The AIA, which operates the state high school association, hasn’t been kind to the Pueblo. It placed Pueblo in the 4A Kino division with historically successful schools Salpointe Catholic, Sahuaro and Canyon del Oro. The 4A Gila division includes Walden Grove, Sahuarita, Amphi and Rio Rico, which might’ve fit Pueblo better.

“I was pretty upset,” says Rosthenhauser. “We didn’t get put in a bracket with schools more like us, from low-come areas. We don’t have the overall services of a Salpointe or a CDO, the weight rooms and such things. I appealed the AIA’s decision but was turned down twice. In the end we said, ‘OK, we’re tough, we’ll have to overcome it.’ ‘’

So far Pueblo has met the challenge.

“The kids just want to play,” says Whitaker. “COVID set us all back. It made us all hungry. We’ve had games canceled and had our scheduled shortened but we’ve made the best of it.”
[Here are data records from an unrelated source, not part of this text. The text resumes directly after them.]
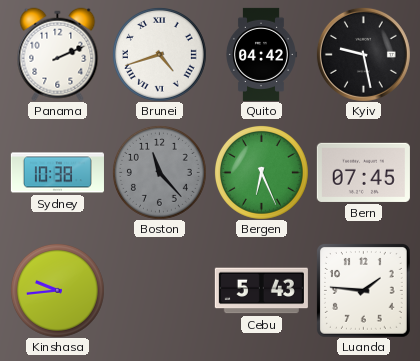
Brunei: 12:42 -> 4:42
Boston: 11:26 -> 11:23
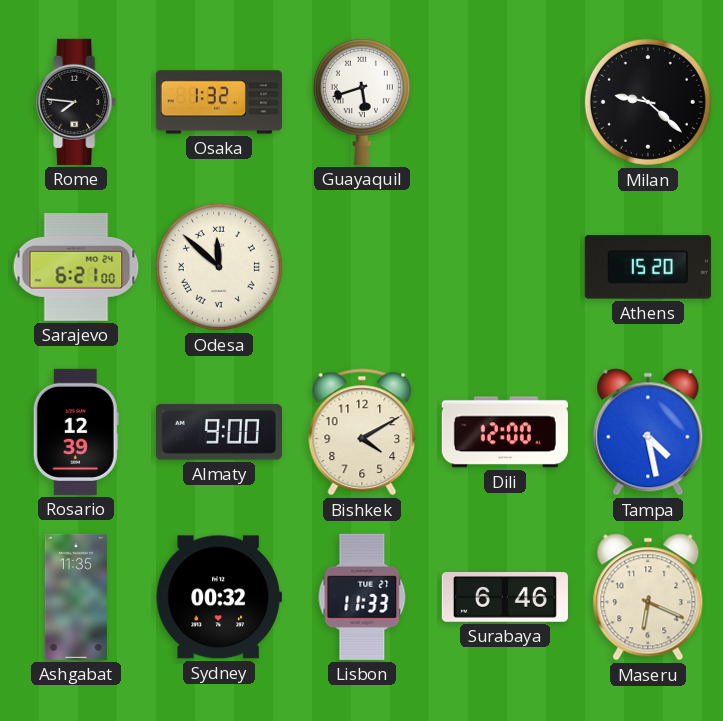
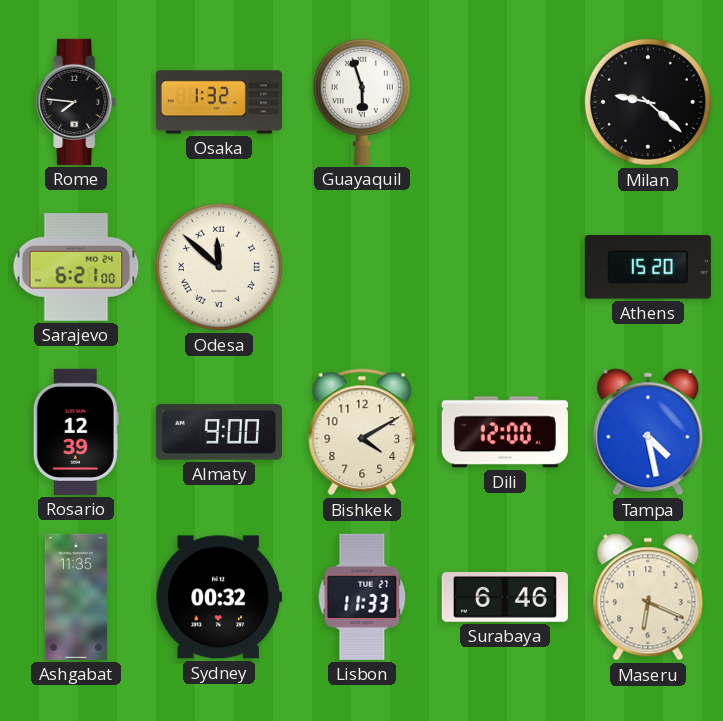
Guayaquil: 5:42 -> 5:57
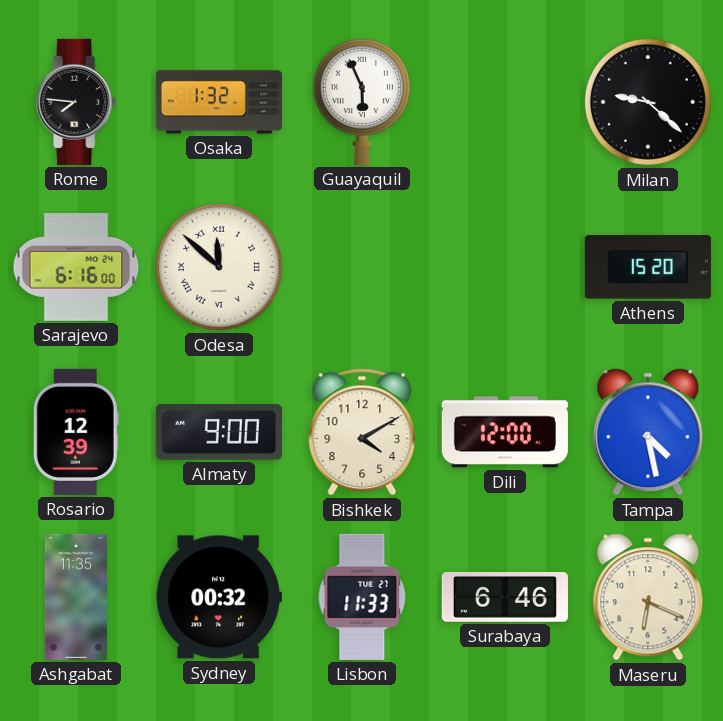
Guayaquil: 5:57 -> 5:56
Sarajevo: 6:21 -> 6:16
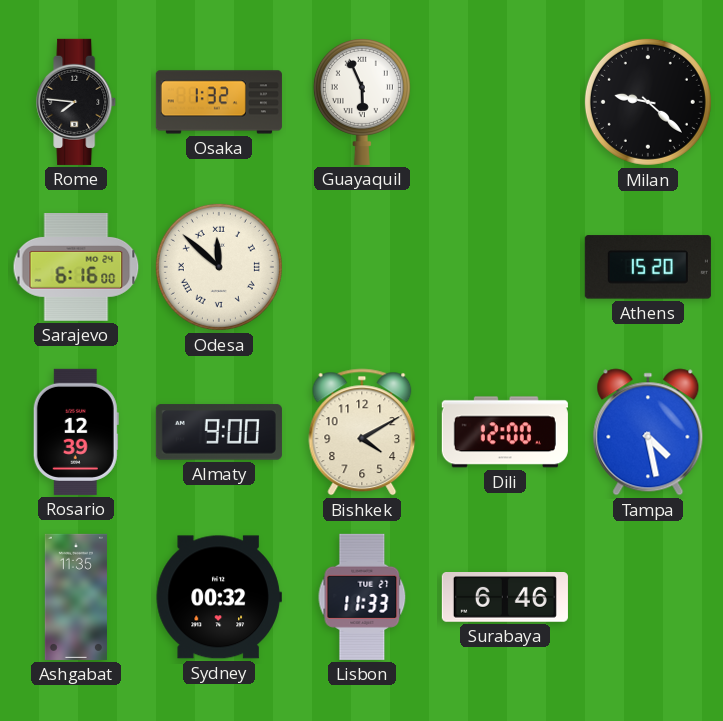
Maseru: 6:19 -> none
Pueblo’s return to prominence hasn’t gone unnoticed.

Over the weekend, the school’s most famous player, former NBA All-Star Lafayette “Fat” Lever, Class of ’78, whose name is on Pueblo’s basketball facility, contacted Rosthenhausler said he wanted to do something to help.

Lever is shipping school-color hoodies to the Warriors’ boys and girls basketball teams. Now one of the best teams in Tucson prep basketball will be one of the most well-dressed, too.